What you will do ->
Only the lines from the line containing "focal_35mm: 29" to the end of the entries, both included, belong in your answer, and each must match exactly.

[Dataset entries]
===============
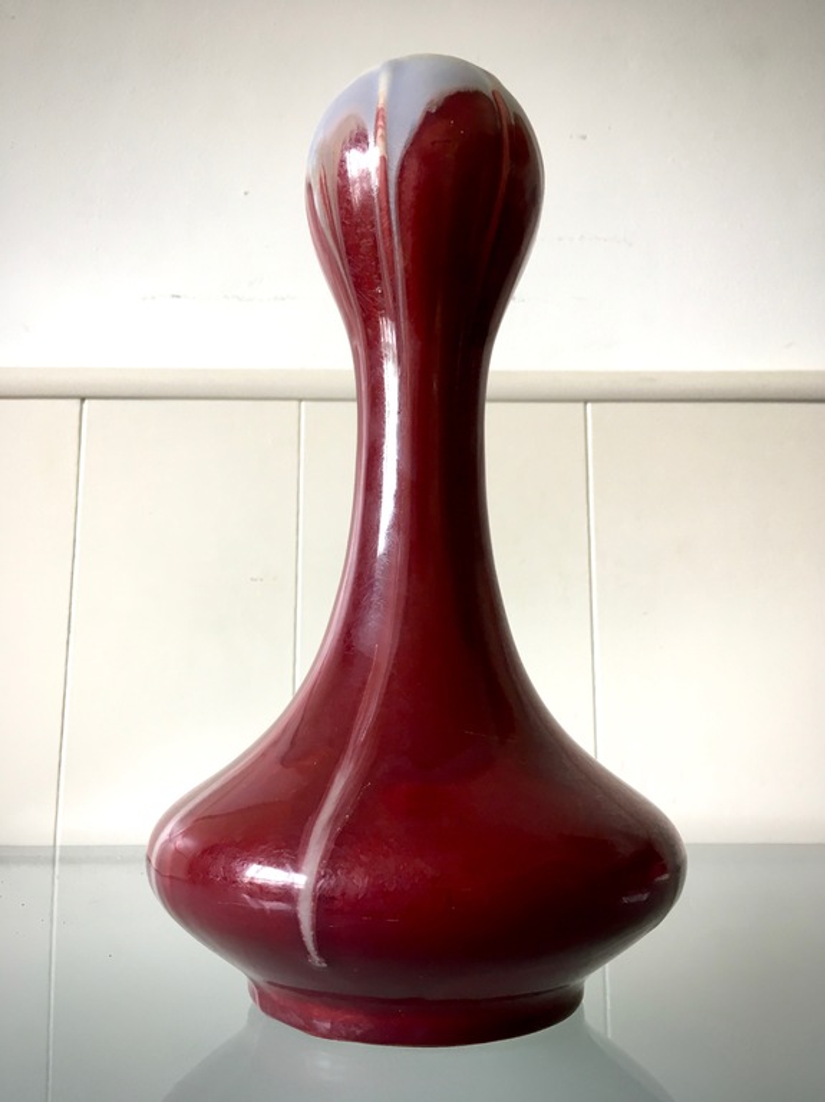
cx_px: 412
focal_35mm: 29
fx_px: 923
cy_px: 551
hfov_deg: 48.2
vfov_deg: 61.7
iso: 64
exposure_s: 1/33
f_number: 2.2
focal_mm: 4.15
===============
Exercise result ->
focal_35mm: 29
fx_px: 923
cy_px: 551
hfov_deg: 48.2
vfov_deg: 61.7
iso: 64
exposure_s: 1/33
f_number: 2.2
focal_mm: 4.15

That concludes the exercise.